The first step of this landmark study was to provide access to an online training module to instruct PCPs in how to respectfully request permission to conduct a whole body skin exam and, when consent is received, how to actually perform the exam. During the first year that it was made available, 155 UPMC physicians completed the specialized training and over 53,000 patients underwent screening. The study relied on UPMC’s comprehensive electronic health record, which prompted the trained physicians to screen eligible patients, collected the results of the screenings that were performed, and provided the study’s data analysts with key information pertaining to patient demographics and any medical follow-up that took place. The results, which were published in JAMA Oncology last summer, showed that patients who underwent full body skin screening were more likely to be diagnosed with an in situ or invasive melanoma than the approximately 280,500 unscreened patients with whom they were compared. As predicted, however, the melanomas that were detected in the patients who were screened tended to have lower “Breslow thickness,” which is associated with a better cure rate and less extensive surgical scarring. What remains to be seen over time, however, is whether this approach will actually reduce the number of people who succumb from a new or recurring melanoma.
Unfortunately, melanoma remains a large problem in Hillman’s 29-county western Pennsylvania catchment area, with the number of new invasive melanoma cases in 2015 (the most recent year for which data are available) being nearly 4.4 times higher than that in 1990. The good news is that, starting in 1996, immunotherapy strategies became available for treating melanoma, starting with the clinical testing and subsequent FDA approval of alpha-interferon, which was spearheaded by Dr. Kirkwood who co-leads Hillman’s Melanoma Program. New immunotherapies have improved the three-year overall survival rate for advanced melanoma (i.e., a melanoma that has metastasized to other body sites) from a dismal 9% at the time prior to introduction of alpha-interferon, to somewhere around 40-60% today, when two different immunotherapy agents are combined.
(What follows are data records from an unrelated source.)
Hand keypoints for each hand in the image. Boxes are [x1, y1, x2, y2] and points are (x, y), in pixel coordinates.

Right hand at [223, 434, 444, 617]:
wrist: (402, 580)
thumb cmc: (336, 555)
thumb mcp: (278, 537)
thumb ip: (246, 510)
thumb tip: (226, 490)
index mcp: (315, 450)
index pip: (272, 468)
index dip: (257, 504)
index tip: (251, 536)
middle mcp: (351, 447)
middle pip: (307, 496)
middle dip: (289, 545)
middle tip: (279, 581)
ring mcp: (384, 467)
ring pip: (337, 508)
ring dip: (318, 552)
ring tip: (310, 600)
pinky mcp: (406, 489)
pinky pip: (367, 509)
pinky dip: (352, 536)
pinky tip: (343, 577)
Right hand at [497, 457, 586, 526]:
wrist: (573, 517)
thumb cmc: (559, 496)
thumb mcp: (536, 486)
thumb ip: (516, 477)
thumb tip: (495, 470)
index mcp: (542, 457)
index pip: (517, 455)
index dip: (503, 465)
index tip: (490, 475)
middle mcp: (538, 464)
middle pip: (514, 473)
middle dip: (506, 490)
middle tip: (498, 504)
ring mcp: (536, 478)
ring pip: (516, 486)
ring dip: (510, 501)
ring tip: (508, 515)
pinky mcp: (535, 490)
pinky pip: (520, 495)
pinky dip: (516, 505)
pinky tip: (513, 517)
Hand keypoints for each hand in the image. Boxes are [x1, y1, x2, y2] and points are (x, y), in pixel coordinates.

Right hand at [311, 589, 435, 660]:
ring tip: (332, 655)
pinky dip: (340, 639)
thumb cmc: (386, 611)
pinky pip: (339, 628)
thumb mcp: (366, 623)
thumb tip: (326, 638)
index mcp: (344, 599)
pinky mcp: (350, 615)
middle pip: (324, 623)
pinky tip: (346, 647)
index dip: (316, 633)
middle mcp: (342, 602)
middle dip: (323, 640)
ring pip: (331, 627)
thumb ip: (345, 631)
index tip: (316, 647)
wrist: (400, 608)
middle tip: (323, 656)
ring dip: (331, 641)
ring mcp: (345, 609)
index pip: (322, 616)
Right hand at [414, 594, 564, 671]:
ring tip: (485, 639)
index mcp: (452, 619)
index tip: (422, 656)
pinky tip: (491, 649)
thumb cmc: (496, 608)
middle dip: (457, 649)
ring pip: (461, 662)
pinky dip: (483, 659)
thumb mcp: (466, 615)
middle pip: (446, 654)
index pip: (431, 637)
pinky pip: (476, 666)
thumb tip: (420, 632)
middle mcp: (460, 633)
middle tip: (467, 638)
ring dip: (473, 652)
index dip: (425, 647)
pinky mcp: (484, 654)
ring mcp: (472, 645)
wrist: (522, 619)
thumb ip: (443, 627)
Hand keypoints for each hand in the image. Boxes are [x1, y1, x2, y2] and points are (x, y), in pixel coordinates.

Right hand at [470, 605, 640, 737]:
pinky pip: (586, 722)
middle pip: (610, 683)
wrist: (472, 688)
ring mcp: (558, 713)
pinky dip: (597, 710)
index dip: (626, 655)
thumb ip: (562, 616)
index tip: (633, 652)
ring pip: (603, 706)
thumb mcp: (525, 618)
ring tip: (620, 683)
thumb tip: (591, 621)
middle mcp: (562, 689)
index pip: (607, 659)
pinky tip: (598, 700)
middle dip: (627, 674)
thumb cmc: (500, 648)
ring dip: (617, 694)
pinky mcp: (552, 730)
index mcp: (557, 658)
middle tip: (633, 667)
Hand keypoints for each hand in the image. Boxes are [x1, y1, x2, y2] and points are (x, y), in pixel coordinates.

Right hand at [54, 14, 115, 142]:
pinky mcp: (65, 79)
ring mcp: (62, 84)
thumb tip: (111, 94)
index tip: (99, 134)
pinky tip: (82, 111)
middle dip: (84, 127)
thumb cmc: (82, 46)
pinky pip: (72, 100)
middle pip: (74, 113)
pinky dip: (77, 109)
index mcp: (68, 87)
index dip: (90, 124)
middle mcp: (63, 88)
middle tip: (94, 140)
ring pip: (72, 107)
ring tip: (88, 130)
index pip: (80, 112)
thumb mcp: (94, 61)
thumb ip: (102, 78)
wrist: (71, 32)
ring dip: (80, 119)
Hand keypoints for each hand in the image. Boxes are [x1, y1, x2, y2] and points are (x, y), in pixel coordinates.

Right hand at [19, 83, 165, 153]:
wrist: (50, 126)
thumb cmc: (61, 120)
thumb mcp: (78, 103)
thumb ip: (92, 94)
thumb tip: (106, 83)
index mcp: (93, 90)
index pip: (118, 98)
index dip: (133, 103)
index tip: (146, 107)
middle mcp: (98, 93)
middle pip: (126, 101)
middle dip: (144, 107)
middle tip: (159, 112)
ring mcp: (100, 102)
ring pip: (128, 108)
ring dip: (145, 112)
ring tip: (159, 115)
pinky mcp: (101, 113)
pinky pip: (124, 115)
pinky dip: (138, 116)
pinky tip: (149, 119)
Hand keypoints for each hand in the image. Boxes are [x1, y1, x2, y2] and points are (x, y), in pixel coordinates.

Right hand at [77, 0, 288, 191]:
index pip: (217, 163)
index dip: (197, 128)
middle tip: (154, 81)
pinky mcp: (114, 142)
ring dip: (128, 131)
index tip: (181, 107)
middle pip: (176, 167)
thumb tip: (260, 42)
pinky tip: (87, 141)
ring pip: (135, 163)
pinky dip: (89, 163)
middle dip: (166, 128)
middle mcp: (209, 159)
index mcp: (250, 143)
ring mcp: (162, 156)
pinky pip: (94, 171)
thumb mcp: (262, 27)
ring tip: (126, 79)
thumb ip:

Because we at Hillman do not consider 40-60% survival good enough, the members of our Melanoma Program are collaborating together and with investigators from other Hillman programs and throughout the University to test innovative new strategies for melanoma treatment. In this regard, Melanoma Program co-leader Dr. Hassane Zarour, with Hillman colleagues Drs. Diwakar Davar and Panayiotis (Takis) Benos, was recently awarded a grant by the National Cancer Institute to determine whether patients who do not originally benefit from immunotherapy can be converted to being responsive after receiving a fecal microbiome transplant from a melanoma patient who has shown a particularly good and long-lasting response to immunotherapy. This exciting work is based on their preliminary data showing that there are measurable differences in gut flora species when immunotherapy responders are compared to non-responders. In another project that was recently funded by the Department of Defense Peer Reviewed Cancer Research Program, Drs. Yana Najjar from our Melanoma Program and Greg Delgoffe from our Cancer Immunology Program are conducting a clinical trial to determine whether the commonly prescribed anti-diabetes drug metformin is able to improve the response to immunotherapy in advanced melanoma patients. This trial is based on Dr. Delgoffe’s published work that used a well-characterized mouse model of melanoma. When metformin was combined with a PD-1 blocking antibody, the tumors disappeared in 70% of the mice and showed significant shrinkage in another 10%.
There is no question that significant progress is being made at Hillman in research that is aimed at early detection and treatment of melanoma. Since prevention remains the most effective strategy for further reducing the death rate from this aggressive skin cancer, I hope my June Director’s Message has inspired you to take sun safety very seriously this summer.